Error handling is an application level concern, not a transport level concern.

HTTP status codes lack the nuance required to inform the end user about errors in any non-trivial application. I personally enjoy the OP's solution. I've worked on dozens of REST APIs in my life, and I always prefer those that contain a response envelope complete with metadata and error responses.

Pre-emptive edit: When I say error handling is an application level concern, I don't mean "application" from an OSI model perspective, which is narrower in scope than what I'm talking about.

2 comments

Expressive error messages are great. Calling errors a "success" is wrong.

Check out my slides here for more: https://speakerdeck.com/caseysoftware/12-reasons-your-api-su...

Slides 38-40 are specifically about expressive and useful error messages.

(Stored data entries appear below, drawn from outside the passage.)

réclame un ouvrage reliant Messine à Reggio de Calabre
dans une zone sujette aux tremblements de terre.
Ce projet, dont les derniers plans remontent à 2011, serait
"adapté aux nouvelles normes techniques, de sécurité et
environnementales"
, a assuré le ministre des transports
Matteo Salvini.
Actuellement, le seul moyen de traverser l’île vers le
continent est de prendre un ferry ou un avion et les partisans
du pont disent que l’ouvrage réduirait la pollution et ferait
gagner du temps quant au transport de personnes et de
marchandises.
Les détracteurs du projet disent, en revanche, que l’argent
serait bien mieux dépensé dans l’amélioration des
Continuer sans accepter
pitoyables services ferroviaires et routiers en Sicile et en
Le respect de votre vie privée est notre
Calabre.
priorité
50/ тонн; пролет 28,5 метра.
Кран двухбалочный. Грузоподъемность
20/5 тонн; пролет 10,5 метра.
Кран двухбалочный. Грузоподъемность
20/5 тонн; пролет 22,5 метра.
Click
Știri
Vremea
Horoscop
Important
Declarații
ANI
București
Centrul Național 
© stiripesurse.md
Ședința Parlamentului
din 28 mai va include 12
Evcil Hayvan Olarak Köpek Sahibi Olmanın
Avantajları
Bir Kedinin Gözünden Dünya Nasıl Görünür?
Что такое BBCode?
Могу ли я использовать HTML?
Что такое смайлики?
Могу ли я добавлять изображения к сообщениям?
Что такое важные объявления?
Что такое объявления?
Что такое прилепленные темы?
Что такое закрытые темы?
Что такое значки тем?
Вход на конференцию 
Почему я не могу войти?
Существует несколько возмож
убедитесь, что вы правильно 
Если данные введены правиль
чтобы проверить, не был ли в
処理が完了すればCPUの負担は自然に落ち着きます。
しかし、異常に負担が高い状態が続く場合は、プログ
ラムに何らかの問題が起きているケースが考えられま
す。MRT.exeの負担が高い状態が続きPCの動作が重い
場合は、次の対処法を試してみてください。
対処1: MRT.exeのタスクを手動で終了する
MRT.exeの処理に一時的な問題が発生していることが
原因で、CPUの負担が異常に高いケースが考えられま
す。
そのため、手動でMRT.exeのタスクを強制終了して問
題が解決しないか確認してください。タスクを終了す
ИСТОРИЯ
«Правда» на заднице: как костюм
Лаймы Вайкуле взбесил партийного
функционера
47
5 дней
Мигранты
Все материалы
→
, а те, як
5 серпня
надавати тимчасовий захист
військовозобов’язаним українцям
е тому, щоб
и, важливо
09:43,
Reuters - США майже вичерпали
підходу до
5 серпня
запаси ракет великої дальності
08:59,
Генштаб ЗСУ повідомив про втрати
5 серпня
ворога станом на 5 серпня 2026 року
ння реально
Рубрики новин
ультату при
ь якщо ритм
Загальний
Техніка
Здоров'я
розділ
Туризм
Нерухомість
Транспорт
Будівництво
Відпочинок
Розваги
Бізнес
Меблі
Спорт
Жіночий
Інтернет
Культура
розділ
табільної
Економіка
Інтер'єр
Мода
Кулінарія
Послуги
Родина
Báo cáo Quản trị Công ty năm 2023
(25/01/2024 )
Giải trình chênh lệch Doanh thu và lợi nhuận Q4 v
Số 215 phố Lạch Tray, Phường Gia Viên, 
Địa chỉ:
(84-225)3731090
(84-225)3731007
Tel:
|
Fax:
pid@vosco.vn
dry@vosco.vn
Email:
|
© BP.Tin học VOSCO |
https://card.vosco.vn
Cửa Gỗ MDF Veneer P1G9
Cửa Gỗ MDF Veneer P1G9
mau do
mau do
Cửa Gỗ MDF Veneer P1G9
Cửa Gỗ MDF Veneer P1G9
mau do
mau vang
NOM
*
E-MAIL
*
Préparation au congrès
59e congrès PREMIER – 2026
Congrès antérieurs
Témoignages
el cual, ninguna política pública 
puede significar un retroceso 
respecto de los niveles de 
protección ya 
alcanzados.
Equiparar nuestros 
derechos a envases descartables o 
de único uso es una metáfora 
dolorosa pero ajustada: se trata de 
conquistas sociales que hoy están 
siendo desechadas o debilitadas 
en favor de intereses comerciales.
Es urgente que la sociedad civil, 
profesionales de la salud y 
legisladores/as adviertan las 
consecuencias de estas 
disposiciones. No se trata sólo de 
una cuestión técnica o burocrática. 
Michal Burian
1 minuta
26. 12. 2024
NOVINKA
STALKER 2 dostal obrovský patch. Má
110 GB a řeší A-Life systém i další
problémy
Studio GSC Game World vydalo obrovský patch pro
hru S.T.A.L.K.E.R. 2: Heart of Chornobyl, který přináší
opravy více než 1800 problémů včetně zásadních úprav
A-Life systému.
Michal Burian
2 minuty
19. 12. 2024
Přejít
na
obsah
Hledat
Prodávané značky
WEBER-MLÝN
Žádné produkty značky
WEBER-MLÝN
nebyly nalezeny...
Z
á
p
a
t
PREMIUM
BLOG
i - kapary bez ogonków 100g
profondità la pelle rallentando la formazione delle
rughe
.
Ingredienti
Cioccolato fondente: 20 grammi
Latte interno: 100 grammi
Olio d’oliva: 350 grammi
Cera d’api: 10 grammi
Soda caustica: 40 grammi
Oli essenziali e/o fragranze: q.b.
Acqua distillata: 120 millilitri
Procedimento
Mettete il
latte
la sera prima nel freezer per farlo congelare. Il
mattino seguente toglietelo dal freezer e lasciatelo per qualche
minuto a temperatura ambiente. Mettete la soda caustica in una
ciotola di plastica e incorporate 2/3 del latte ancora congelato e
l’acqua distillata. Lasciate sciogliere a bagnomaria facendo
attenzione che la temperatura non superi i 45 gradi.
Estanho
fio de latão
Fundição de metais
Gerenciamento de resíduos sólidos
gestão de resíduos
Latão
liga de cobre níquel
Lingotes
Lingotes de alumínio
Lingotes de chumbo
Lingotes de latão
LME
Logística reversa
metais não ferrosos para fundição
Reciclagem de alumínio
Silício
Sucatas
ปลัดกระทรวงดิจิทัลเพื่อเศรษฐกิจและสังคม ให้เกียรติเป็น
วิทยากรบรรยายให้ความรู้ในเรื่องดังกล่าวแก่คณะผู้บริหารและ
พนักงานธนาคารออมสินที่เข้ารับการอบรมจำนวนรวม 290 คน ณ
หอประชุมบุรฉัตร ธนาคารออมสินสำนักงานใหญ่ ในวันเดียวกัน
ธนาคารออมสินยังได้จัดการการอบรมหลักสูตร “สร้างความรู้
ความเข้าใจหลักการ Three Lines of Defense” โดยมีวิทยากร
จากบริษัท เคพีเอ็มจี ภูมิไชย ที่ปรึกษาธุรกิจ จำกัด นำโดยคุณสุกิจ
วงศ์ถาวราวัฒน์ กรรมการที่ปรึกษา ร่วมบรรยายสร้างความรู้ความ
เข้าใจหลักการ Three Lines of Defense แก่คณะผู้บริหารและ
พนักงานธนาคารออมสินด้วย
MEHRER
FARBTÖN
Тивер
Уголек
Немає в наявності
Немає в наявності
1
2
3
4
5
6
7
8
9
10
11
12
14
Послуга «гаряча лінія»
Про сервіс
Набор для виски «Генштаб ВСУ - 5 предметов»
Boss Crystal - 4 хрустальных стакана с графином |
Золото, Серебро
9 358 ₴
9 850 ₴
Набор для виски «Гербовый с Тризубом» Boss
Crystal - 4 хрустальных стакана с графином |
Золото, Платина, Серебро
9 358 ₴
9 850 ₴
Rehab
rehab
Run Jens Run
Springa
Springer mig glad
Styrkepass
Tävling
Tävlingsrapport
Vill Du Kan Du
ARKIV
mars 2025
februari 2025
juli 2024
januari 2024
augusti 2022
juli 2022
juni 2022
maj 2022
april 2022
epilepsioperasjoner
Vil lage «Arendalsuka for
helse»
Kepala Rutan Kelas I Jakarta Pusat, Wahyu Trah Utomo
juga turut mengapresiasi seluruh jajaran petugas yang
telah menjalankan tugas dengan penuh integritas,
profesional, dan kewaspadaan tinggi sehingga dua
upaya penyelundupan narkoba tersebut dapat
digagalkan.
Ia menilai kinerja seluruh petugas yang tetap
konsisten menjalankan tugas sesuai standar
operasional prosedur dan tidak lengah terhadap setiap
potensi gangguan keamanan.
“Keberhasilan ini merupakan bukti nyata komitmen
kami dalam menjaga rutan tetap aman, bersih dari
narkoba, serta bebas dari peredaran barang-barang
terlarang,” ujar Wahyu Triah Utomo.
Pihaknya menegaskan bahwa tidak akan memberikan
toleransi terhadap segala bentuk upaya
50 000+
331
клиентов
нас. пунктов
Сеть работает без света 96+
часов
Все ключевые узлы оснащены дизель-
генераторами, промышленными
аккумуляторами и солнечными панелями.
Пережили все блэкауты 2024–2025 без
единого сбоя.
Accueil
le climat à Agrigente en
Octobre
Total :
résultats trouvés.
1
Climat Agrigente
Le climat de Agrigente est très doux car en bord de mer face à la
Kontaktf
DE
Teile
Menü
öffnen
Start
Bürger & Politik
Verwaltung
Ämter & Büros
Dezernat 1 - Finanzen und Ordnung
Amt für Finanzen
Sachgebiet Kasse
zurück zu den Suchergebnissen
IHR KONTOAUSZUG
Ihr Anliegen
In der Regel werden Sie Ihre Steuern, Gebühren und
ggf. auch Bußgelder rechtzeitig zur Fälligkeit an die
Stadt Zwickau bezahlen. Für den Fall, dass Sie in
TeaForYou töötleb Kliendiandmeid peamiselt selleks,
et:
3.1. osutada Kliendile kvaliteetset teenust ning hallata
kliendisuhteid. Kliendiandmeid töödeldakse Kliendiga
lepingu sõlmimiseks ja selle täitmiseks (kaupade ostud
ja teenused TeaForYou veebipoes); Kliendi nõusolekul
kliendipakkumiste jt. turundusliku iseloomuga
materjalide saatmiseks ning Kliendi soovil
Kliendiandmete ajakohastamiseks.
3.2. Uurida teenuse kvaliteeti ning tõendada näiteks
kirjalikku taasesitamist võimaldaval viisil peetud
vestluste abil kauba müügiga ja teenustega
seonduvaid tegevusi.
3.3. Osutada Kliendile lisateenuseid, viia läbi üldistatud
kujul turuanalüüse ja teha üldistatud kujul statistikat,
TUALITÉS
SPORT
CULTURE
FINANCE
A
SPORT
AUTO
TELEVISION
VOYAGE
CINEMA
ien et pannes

Your slides illustrate a custom response payload which happens to use codes that numerically match HTTP status codes. You also use a response message, I think we actually agree. I'd recommend using a different numerical namespace to avoid any possible confusion about the semantics of those codes. Just because they sound the same to one person reading the spec doesn't mean they will make sense to others.
Understood on that point. The response codes are in those payloads purely for illustrative purposes.
>appropriately formatted

If the server is expecting data that it doesn't receive (because the form field was left blank) then can you really consider the request "appropriately formatted"? Is it in any way meaningfully different from the case where the server receives a request on /api/invalid-url/ and doesn't have a corresponding resource on its end?

By that logic nearly all errors are formatting errors.